TASK REQUIREMENTS: Skip the images and copy each record exactly as written.

· · · ·

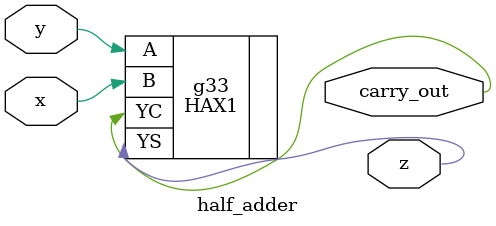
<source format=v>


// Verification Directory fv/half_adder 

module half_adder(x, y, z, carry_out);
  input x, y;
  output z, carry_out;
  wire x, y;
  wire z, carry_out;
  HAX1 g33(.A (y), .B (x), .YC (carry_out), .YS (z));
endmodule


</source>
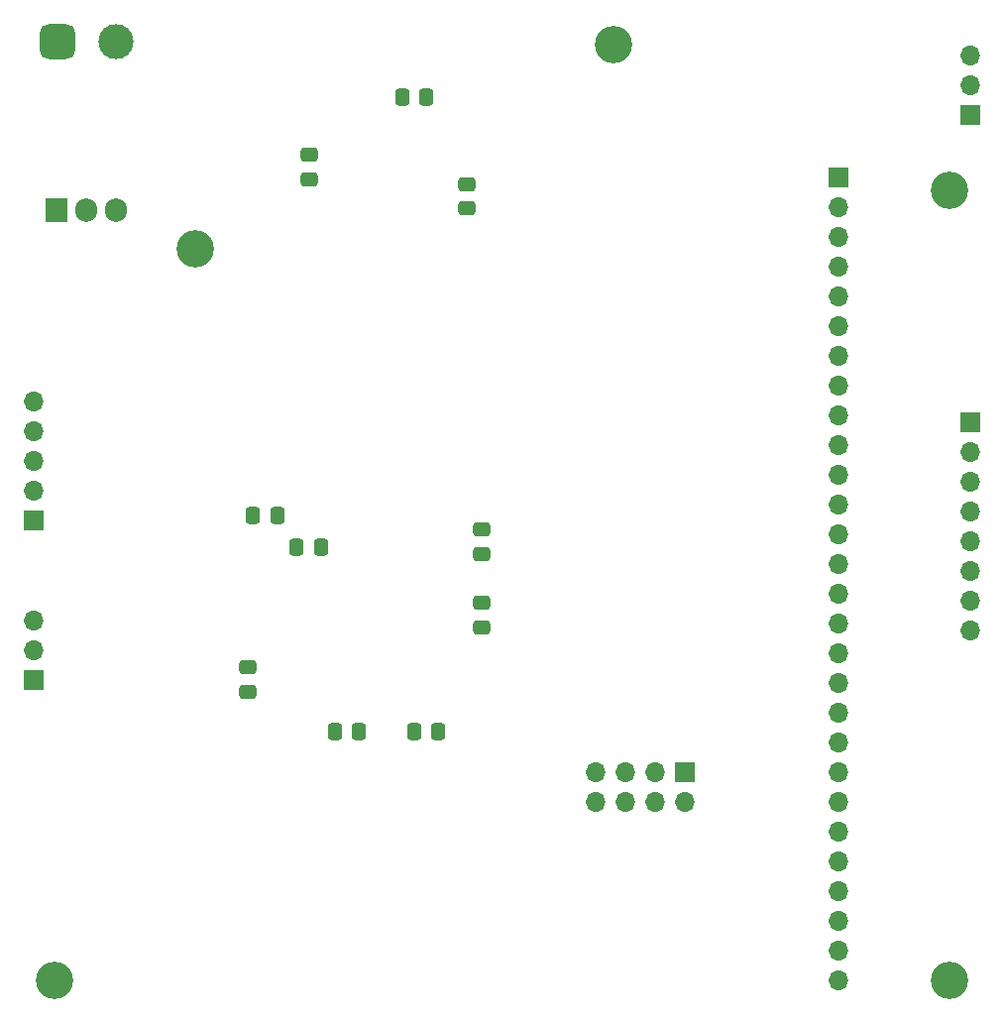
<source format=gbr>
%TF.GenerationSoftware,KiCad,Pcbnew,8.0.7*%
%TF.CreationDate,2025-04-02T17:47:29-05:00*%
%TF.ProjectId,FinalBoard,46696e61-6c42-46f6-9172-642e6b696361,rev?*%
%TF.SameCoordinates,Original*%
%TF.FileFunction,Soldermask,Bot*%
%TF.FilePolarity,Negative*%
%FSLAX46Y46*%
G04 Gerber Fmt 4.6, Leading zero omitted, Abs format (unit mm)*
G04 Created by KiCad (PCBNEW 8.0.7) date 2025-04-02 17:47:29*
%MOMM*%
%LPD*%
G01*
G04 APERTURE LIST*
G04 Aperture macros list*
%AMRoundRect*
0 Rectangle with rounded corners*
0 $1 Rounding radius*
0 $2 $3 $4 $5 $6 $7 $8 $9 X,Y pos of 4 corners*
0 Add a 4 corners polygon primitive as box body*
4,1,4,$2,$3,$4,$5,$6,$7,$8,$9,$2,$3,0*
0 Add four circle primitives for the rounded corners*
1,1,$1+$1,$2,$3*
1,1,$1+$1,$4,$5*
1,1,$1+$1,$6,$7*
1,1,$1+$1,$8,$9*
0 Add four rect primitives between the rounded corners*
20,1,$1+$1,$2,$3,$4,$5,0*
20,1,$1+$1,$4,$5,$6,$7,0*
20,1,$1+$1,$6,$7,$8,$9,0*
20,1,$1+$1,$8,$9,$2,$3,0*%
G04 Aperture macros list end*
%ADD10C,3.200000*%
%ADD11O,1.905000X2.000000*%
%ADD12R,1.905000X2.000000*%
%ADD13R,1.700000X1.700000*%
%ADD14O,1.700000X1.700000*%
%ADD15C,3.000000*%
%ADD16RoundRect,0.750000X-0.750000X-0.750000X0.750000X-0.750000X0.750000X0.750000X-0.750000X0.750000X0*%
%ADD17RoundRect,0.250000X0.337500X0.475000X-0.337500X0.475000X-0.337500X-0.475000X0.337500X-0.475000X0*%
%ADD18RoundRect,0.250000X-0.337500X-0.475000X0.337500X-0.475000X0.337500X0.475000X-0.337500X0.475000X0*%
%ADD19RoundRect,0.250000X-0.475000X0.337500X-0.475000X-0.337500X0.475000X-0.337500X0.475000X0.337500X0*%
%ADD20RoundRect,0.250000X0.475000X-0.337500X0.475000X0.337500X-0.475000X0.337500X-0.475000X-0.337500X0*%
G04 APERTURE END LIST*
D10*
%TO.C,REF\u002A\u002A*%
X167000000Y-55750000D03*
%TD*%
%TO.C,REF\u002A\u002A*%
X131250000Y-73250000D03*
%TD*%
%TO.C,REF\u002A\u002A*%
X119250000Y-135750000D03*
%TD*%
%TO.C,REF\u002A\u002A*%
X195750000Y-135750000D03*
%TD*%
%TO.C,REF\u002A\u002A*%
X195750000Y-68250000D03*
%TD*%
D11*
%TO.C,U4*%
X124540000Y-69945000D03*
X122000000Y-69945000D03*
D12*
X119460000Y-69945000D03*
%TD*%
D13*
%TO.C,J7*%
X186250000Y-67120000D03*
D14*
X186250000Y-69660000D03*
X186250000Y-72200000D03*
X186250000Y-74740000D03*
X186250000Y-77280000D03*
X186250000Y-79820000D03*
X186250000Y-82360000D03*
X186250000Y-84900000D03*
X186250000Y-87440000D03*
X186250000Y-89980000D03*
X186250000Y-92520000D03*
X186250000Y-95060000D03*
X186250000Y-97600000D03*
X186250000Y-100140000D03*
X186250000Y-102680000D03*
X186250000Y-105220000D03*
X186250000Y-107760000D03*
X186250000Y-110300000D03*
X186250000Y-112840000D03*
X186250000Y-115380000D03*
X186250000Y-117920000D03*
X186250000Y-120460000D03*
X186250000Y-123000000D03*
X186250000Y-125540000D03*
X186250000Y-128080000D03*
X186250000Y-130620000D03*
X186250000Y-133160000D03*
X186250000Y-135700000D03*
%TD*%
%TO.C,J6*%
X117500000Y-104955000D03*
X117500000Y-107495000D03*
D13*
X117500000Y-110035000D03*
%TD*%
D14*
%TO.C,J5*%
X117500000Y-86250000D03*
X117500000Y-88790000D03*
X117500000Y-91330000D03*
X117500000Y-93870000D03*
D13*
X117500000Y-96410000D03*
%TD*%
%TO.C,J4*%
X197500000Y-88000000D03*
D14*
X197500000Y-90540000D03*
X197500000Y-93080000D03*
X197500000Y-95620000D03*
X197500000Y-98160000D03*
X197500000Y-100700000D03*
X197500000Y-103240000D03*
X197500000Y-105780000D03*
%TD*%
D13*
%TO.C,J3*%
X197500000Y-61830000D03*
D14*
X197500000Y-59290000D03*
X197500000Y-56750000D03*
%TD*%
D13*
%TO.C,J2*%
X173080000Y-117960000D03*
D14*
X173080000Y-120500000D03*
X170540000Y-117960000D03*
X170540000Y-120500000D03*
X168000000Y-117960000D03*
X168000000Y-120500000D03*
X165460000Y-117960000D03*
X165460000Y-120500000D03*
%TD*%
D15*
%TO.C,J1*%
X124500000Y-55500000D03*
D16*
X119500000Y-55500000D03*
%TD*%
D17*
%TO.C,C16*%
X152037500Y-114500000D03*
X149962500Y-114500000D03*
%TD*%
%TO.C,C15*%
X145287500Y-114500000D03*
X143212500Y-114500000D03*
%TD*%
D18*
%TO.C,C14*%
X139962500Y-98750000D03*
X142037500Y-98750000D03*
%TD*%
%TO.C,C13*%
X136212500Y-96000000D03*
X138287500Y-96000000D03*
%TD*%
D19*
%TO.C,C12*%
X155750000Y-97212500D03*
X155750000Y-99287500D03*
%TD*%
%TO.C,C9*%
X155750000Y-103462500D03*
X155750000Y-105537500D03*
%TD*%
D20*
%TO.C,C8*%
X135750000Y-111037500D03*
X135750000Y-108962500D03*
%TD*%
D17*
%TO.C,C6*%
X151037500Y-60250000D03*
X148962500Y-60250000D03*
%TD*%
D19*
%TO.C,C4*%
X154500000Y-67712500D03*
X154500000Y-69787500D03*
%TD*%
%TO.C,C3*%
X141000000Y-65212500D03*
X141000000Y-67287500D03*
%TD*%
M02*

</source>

· · · ·

EXPECTED OUTPUT:
<source format=v>


// Verification Directory fv/half_adder 

module half_adder(x, y, z, carry_out);
  input x, y;
  output z, carry_out;
  wire x, y;
  wire z, carry_out;
  HAX1 g33(.A (y), .B (x), .YC (carry_out), .YS (z));
endmodule


</source>
<source format=gbr>
%TF.GenerationSoftware,KiCad,Pcbnew,8.0.7*%
%TF.CreationDate,2025-04-02T17:47:29-05:00*%
%TF.ProjectId,FinalBoard,46696e61-6c42-46f6-9172-642e6b696361,rev?*%
%TF.SameCoordinates,Original*%
%TF.FileFunction,Soldermask,Bot*%
%TF.FilePolarity,Negative*%
%FSLAX46Y46*%
G04 Gerber Fmt 4.6, Leading zero omitted, Abs format (unit mm)*
G04 Created by KiCad (PCBNEW 8.0.7) date 2025-04-02 17:47:29*
%MOMM*%
%LPD*%
G01*
G04 APERTURE LIST*
G04 Aperture macros list*
%AMRoundRect*
0 Rectangle with rounded corners*
0 $1 Rounding radius*
0 $2 $3 $4 $5 $6 $7 $8 $9 X,Y pos of 4 corners*
0 Add a 4 corners polygon primitive as box body*
4,1,4,$2,$3,$4,$5,$6,$7,$8,$9,$2,$3,0*
0 Add four circle primitives for the rounded corners*
1,1,$1+$1,$2,$3*
1,1,$1+$1,$4,$5*
1,1,$1+$1,$6,$7*
1,1,$1+$1,$8,$9*
0 Add four rect primitives between the rounded corners*
20,1,$1+$1,$2,$3,$4,$5,0*
20,1,$1+$1,$4,$5,$6,$7,0*
20,1,$1+$1,$6,$7,$8,$9,0*
20,1,$1+$1,$8,$9,$2,$3,0*%
G04 Aperture macros list end*
%ADD10C,3.200000*%
%ADD11O,1.905000X2.000000*%
%ADD12R,1.905000X2.000000*%
%ADD13R,1.700000X1.700000*%
%ADD14O,1.700000X1.700000*%
%ADD15C,3.000000*%
%ADD16RoundRect,0.750000X-0.750000X-0.750000X0.750000X-0.750000X0.750000X0.750000X-0.750000X0.750000X0*%
%ADD17RoundRect,0.250000X0.337500X0.475000X-0.337500X0.475000X-0.337500X-0.475000X0.337500X-0.475000X0*%
%ADD18RoundRect,0.250000X-0.337500X-0.475000X0.337500X-0.475000X0.337500X0.475000X-0.337500X0.475000X0*%
%ADD19RoundRect,0.250000X-0.475000X0.337500X-0.475000X-0.337500X0.475000X-0.337500X0.475000X0.337500X0*%
%ADD20RoundRect,0.250000X0.475000X-0.337500X0.475000X0.337500X-0.475000X0.337500X-0.475000X-0.337500X0*%
G04 APERTURE END LIST*
D10*
%TO.C,REF\u002A\u002A*%
X167000000Y-55750000D03*
%TD*%
%TO.C,REF\u002A\u002A*%
X131250000Y-73250000D03*
%TD*%
%TO.C,REF\u002A\u002A*%
X119250000Y-135750000D03*
%TD*%
%TO.C,REF\u002A\u002A*%
X195750000Y-135750000D03*
%TD*%
%TO.C,REF\u002A\u002A*%
X195750000Y-68250000D03*
%TD*%
D11*
%TO.C,U4*%
X124540000Y-69945000D03*
X122000000Y-69945000D03*
D12*
X119460000Y-69945000D03*
%TD*%
D13*
%TO.C,J7*%
X186250000Y-67120000D03*
D14*
X186250000Y-69660000D03*
X186250000Y-72200000D03*
X186250000Y-74740000D03*
X186250000Y-77280000D03*
X186250000Y-79820000D03*
X186250000Y-82360000D03*
X186250000Y-84900000D03*
X186250000Y-87440000D03*
X186250000Y-89980000D03*
X186250000Y-92520000D03*
X186250000Y-95060000D03*
X186250000Y-97600000D03*
X186250000Y-100140000D03*
X186250000Y-102680000D03*
X186250000Y-105220000D03*
X186250000Y-107760000D03*
X186250000Y-110300000D03*
X186250000Y-112840000D03*
X186250000Y-115380000D03*
X186250000Y-117920000D03*
X186250000Y-120460000D03*
X186250000Y-123000000D03*
X186250000Y-125540000D03*
X186250000Y-128080000D03*
X186250000Y-130620000D03*
X186250000Y-133160000D03*
X186250000Y-135700000D03*
%TD*%
%TO.C,J6*%
X117500000Y-104955000D03*
X117500000Y-107495000D03*
D13*
X117500000Y-110035000D03*
%TD*%
D14*
%TO.C,J5*%
X117500000Y-86250000D03*
X117500000Y-88790000D03*
X117500000Y-91330000D03*
X117500000Y-93870000D03*
D13*
X117500000Y-96410000D03*
%TD*%
%TO.C,J4*%
X197500000Y-88000000D03*
D14*
X197500000Y-90540000D03*
X197500000Y-93080000D03*
X197500000Y-95620000D03*
X197500000Y-98160000D03*
X197500000Y-100700000D03*
X197500000Y-103240000D03*
X197500000Y-105780000D03*
%TD*%
D13*
%TO.C,J3*%
X197500000Y-61830000D03*
D14*
X197500000Y-59290000D03*
X197500000Y-56750000D03*
%TD*%
D13*
%TO.C,J2*%
X173080000Y-117960000D03*
D14*
X173080000Y-120500000D03*
X170540000Y-117960000D03*
X170540000Y-120500000D03*
X168000000Y-117960000D03*
X168000000Y-120500000D03*
X165460000Y-117960000D03*
X165460000Y-120500000D03*
%TD*%
D15*
%TO.C,J1*%
X124500000Y-55500000D03*
D16*
X119500000Y-55500000D03*
%TD*%
D17*
%TO.C,C16*%
X152037500Y-114500000D03*
X149962500Y-114500000D03*
%TD*%
%TO.C,C15*%
X145287500Y-114500000D03*
X143212500Y-114500000D03*
%TD*%
D18*
%TO.C,C14*%
X139962500Y-98750000D03*
X142037500Y-98750000D03*
%TD*%
%TO.C,C13*%
X136212500Y-96000000D03*
X138287500Y-96000000D03*
%TD*%
D19*
%TO.C,C12*%
X155750000Y-97212500D03*
X155750000Y-99287500D03*
%TD*%
%TO.C,C9*%
X155750000Y-103462500D03*
X155750000Y-105537500D03*
%TD*%
D20*
%TO.C,C8*%
X135750000Y-111037500D03*
X135750000Y-108962500D03*
%TD*%
D17*
%TO.C,C6*%
X151037500Y-60250000D03*
X148962500Y-60250000D03*
%TD*%
D19*
%TO.C,C4*%
X154500000Y-67712500D03*
X154500000Y-69787500D03*
%TD*%
%TO.C,C3*%
X141000000Y-65212500D03*
X141000000Y-67287500D03*
%TD*%
M02*

</source>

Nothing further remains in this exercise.